The second point is that as historians we very much feel ownership of everything that appears with our name on it. In the “science lab” model that will not work. Each person contributes a piece and is not necessarily responsible for how that piece is used. This is why Tim, I think, thinks that collaborative projects would take longer, because each collaborator would want to review the final outcome and make suggestions and corrections, rather than just contributing his or her piece and letting it go.
In a way we have a different collaborative model in our profession: the edited volume. The editor, equivalent to the Principle Investigator (PI) in a science lab, who is responsible for selecting all the chapters and making sure they fit together, but each author is not necessarily responsible for what the other authors write. We could take the edited volume model and extend it, make it even more collaborative. Start with clear statement of the historical issue and methodology and scope.
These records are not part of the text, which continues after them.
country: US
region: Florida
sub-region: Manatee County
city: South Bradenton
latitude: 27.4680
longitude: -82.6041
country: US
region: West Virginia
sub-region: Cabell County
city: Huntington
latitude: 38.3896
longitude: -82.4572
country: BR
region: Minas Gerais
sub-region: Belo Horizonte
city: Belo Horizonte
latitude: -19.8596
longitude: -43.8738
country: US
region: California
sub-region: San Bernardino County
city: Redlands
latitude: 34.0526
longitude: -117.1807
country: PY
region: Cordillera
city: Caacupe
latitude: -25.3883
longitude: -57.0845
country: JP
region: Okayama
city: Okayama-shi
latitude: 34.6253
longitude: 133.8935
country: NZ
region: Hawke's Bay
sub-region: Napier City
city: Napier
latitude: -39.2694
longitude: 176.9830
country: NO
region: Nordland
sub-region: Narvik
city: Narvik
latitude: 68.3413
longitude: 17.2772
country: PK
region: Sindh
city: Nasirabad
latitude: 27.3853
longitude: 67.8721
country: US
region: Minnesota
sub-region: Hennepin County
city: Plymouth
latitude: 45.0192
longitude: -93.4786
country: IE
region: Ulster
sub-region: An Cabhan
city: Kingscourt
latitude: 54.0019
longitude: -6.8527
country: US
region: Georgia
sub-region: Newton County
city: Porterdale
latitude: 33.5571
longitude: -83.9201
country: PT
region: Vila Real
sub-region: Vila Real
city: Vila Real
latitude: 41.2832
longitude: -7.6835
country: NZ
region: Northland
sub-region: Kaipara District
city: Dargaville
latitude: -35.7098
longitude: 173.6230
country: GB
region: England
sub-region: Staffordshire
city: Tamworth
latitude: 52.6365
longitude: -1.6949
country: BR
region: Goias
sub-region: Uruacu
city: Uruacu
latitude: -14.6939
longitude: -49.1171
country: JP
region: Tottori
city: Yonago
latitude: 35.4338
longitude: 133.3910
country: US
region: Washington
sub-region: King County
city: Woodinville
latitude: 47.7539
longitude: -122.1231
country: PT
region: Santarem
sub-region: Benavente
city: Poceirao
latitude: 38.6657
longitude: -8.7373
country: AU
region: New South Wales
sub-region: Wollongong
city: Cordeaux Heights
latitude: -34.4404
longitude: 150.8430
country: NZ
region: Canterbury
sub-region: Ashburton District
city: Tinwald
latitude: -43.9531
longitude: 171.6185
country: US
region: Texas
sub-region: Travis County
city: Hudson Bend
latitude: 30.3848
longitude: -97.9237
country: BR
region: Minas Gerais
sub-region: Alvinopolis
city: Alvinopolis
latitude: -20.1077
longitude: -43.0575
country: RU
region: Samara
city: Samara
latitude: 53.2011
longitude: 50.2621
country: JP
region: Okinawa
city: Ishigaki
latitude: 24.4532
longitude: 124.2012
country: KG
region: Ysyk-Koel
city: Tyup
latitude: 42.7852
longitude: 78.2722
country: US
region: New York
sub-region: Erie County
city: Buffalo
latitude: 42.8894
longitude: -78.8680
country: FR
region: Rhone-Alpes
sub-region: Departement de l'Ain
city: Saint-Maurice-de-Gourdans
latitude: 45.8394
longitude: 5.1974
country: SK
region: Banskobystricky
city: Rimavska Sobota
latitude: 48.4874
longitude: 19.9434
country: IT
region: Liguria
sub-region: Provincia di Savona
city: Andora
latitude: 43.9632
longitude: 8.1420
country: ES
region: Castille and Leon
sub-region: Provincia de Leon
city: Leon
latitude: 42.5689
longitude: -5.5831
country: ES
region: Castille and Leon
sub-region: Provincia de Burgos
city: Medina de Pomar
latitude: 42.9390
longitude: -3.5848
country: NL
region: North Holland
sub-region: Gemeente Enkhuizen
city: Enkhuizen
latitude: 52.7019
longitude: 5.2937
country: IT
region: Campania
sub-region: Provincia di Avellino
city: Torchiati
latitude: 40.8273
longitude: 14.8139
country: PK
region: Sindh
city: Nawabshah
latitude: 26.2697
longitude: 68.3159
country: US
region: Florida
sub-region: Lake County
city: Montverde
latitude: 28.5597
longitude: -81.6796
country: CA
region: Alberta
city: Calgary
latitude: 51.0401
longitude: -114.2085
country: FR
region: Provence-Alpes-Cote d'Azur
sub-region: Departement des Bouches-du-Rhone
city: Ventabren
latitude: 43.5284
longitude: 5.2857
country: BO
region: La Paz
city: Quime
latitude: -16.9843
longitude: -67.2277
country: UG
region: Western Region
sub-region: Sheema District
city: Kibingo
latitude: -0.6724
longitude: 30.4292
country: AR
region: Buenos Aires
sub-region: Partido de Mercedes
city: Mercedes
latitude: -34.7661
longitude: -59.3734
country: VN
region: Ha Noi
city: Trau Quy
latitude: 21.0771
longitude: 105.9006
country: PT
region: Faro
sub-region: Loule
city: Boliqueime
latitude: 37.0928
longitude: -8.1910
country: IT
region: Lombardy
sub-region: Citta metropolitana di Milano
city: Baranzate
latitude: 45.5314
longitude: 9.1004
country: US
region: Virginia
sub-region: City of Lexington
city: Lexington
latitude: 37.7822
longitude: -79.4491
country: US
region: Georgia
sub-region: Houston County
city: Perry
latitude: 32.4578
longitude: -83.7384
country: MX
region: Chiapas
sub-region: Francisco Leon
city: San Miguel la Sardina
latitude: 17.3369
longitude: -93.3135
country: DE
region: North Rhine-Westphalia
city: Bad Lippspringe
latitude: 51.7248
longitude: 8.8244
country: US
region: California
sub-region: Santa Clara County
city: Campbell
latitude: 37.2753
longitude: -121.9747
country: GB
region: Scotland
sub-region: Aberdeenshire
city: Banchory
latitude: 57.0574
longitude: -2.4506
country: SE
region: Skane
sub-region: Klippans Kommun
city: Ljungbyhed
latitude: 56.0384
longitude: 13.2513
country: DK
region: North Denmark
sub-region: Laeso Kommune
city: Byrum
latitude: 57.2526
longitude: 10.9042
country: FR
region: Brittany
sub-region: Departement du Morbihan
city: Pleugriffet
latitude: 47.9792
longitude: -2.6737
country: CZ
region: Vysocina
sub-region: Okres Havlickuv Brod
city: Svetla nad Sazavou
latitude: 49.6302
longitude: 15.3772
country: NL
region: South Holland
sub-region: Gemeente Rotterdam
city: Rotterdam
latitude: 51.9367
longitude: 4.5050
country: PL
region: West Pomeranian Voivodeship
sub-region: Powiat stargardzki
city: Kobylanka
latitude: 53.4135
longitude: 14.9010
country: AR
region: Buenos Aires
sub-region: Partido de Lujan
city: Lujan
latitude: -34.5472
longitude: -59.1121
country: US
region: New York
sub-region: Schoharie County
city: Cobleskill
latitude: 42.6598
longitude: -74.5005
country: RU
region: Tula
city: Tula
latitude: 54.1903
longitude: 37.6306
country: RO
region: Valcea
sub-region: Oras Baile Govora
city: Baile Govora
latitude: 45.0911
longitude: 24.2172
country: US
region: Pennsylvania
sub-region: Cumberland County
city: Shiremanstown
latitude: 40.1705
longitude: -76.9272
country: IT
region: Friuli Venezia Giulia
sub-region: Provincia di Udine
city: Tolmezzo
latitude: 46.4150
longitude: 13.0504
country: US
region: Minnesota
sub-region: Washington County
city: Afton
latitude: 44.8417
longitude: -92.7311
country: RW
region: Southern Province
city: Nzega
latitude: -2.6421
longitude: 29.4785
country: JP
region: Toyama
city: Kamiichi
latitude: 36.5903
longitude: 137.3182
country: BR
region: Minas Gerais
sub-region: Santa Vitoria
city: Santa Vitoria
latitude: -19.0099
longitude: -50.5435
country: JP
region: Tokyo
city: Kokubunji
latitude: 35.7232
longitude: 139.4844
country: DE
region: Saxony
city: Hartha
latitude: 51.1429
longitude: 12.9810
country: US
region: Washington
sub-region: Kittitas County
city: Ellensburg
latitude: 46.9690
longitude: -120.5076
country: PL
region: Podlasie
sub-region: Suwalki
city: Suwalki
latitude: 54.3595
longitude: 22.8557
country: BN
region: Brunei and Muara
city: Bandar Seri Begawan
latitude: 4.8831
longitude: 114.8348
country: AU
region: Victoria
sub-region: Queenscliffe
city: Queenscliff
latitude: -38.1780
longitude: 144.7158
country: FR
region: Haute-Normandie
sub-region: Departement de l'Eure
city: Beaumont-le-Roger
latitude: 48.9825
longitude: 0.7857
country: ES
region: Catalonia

Integrate the individual chapters into one narrative. Allow individuals contributors to query each other. Make all the contributors as the authors of the collaborative work. (List the roles of each contributor in the overall project)
I am not necessarily advocating this kind of collaboration, but I don’t think we should look to disciplines as alien to ours (physics or biology) for models, but rather, if we are going to embrace collaboration, we should look for more organic development from what we already feel comfortable doing.
Sylwester,
Thanks for jumping in. I do think that the profession can function under a multiple author scenario, it’s just not how we’re trained. In fact, multiple authorship would help younger historians get the credit they deserve as grad school assistants. I recall that’s how grad school scientists build their resumes.
I think the problem here is a linguistic one. Readers desire a unified voice in writing. This is what makes historians more like humanists than scientists. Insofar as a historical publication can be more social-science like, then it’s ripe for multiple authorship. Otherwise, the narrative might not “sell” because it’s not as readable. Of course you allude to this in your first paragraph. But even if the historians found it acceptable as a less hierarchical working arrangement, readers might not like the product. I suppose a good publisher/editor can help smooth out the rough spots in a multiple author project.